Nowadays glibc has modern SSE code and the kernel uses "rep movsb". The kernel can store and restore FPU state if the copy is long and doing SSE/AVX is worth it. Someone on the Linux kernel mailing list measured that performance depends on src and dest being 64-byte aligned compared to each other: if they are aligned, "rep movsb" is faster than SSE.
The thread: https://lkml.org/lkml/2011/9/1/229
Seems public to me.
Debian was in the process of switching to eglibc in order to avoid glibc (and Drepper), and fix issues they saw with the library.
For small chunks however, nothing was faster than rep movsb which moves one byte at the time.
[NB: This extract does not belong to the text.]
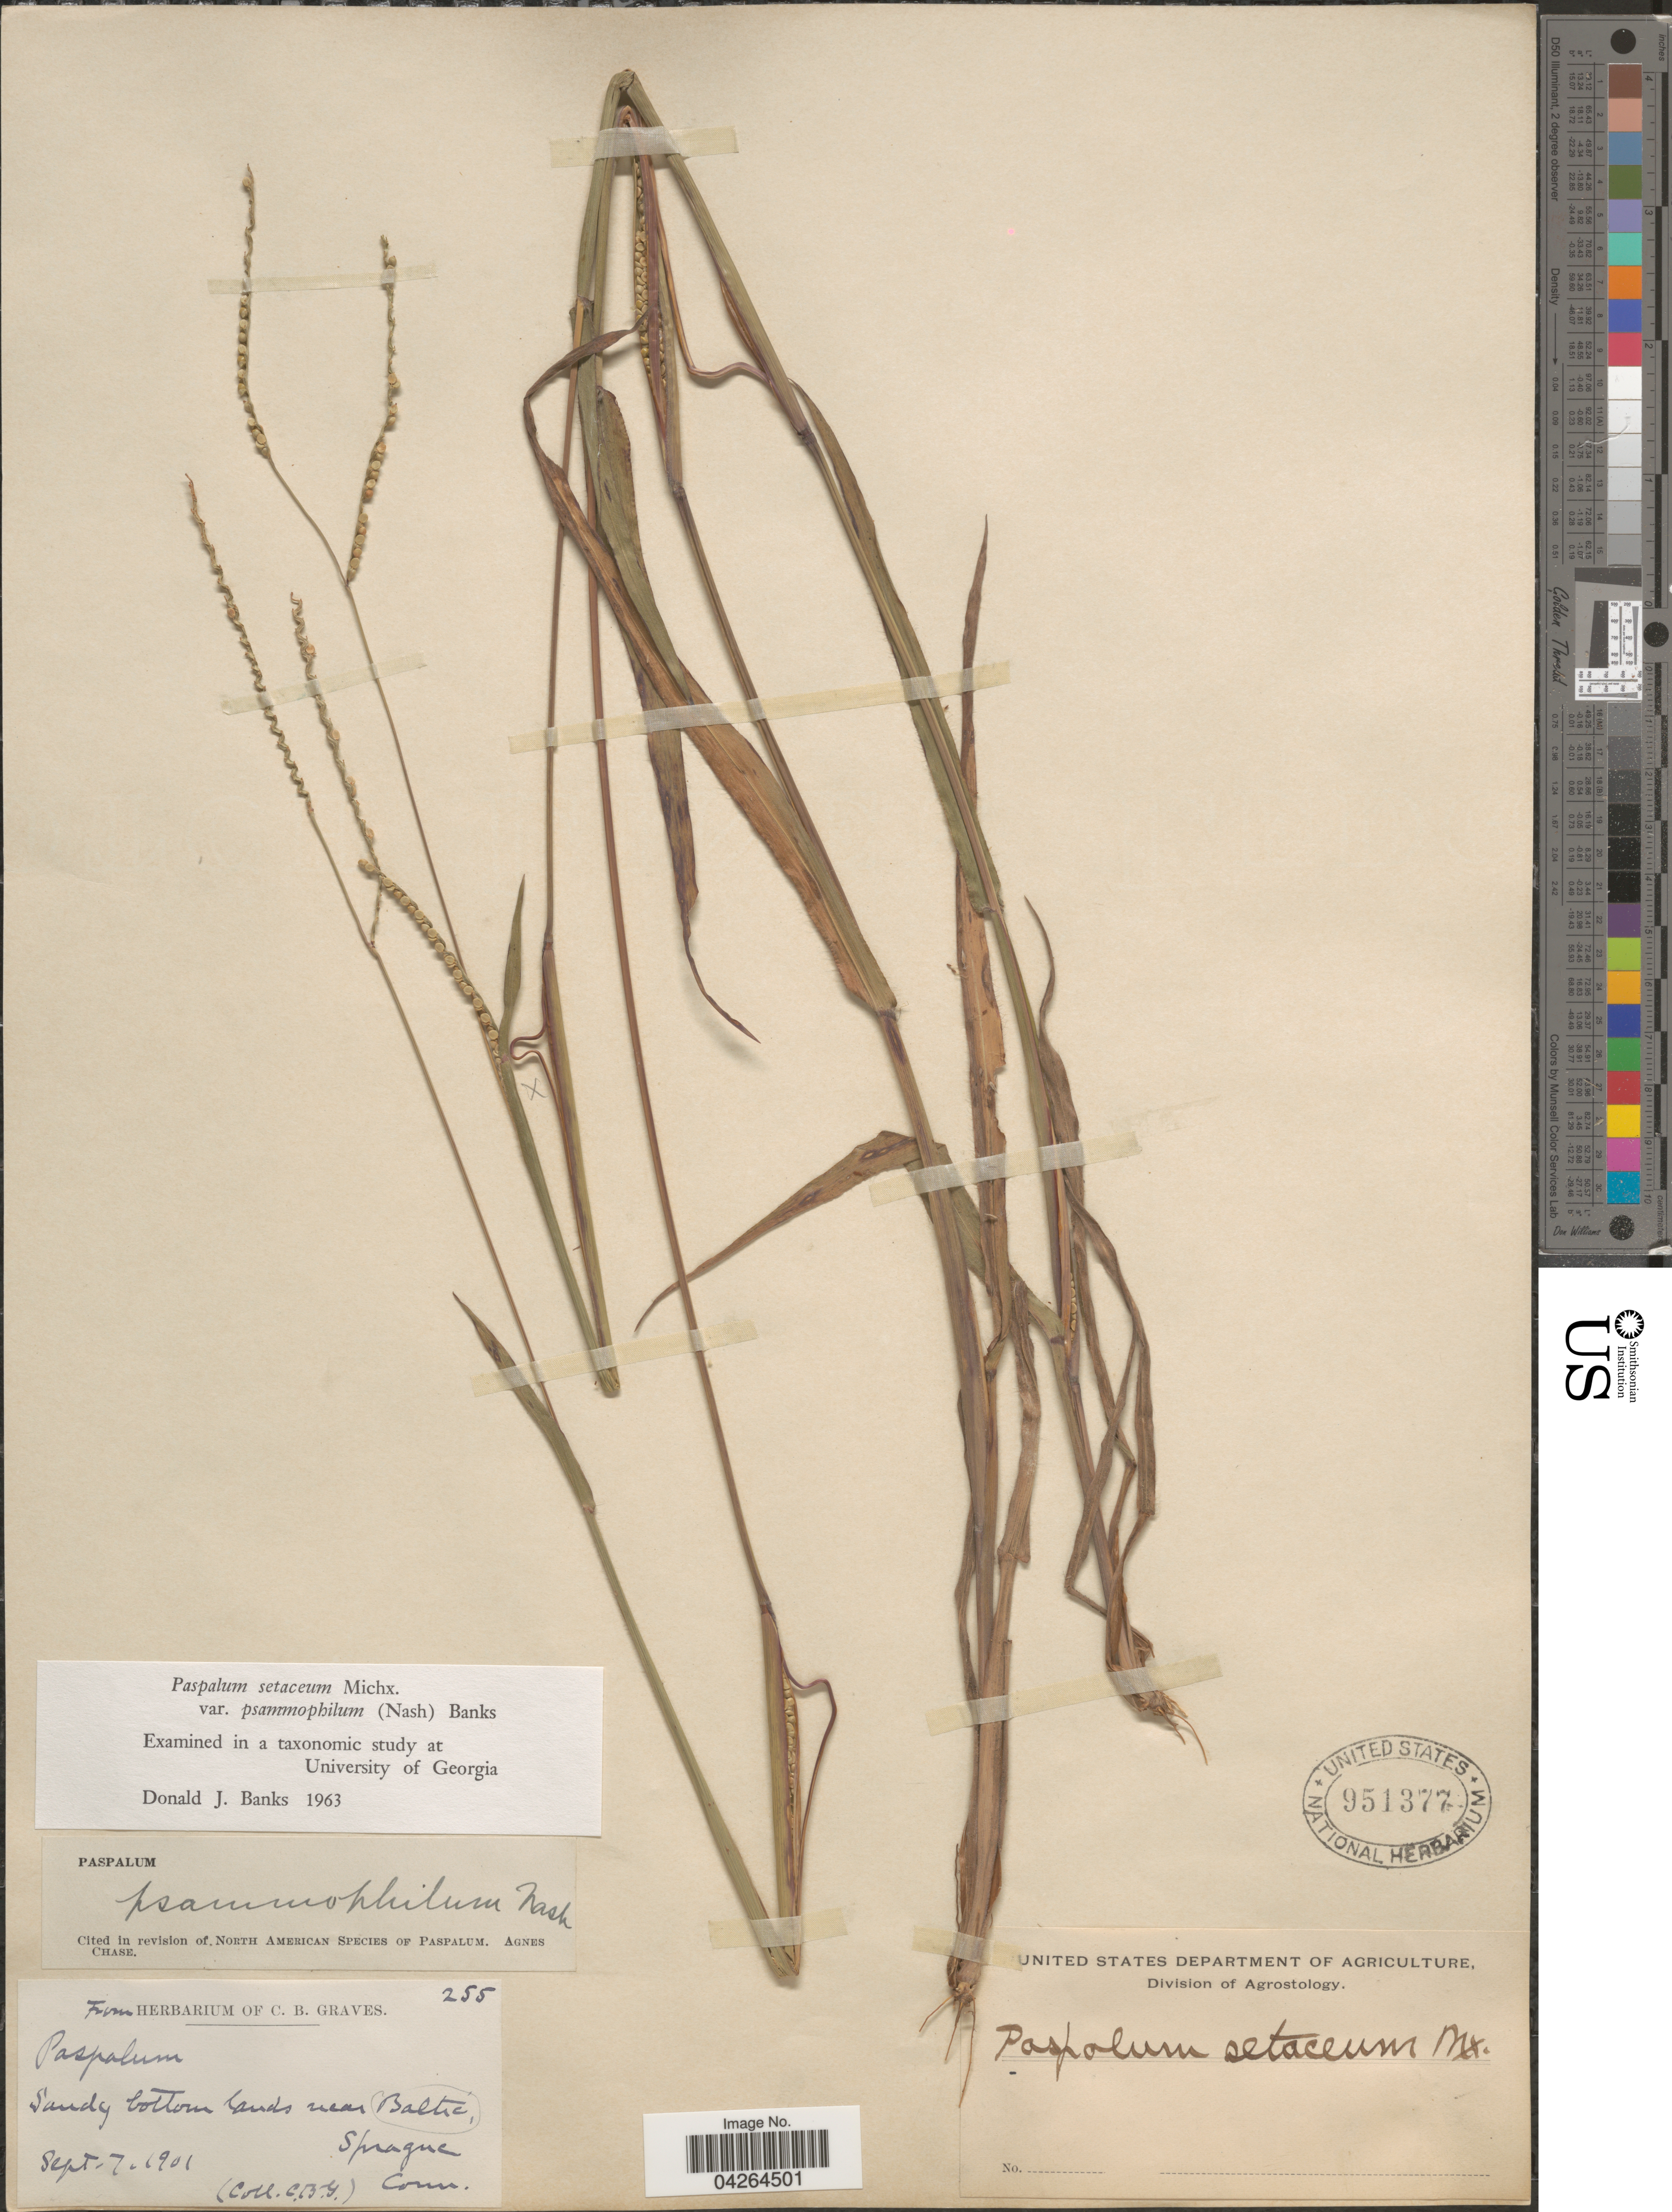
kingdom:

To be fair, things are improving. eg. The latest Intel CPUs no longer need aligned memory to avoid slowing down.
A really robust memmove library routine should handle about eleven different factors, one of which is alignment. I don't know of ANY library that handled that right, probably because its so hard. E.g. unaligned source, unaligned dest with Different alignment is very hard. Usually they settle on aligning the destination (unaligned cache writes are more expensive). The true solution is to load the partial source, then loop loading whole aligned source words, shifting values in multiple registers to create aligned destination words to store.
That all requires about 16 different unrolled code loops to cover all the cases. Nobody bothers. So nobody every got the best performance in a general memmove anywhere. Sigh.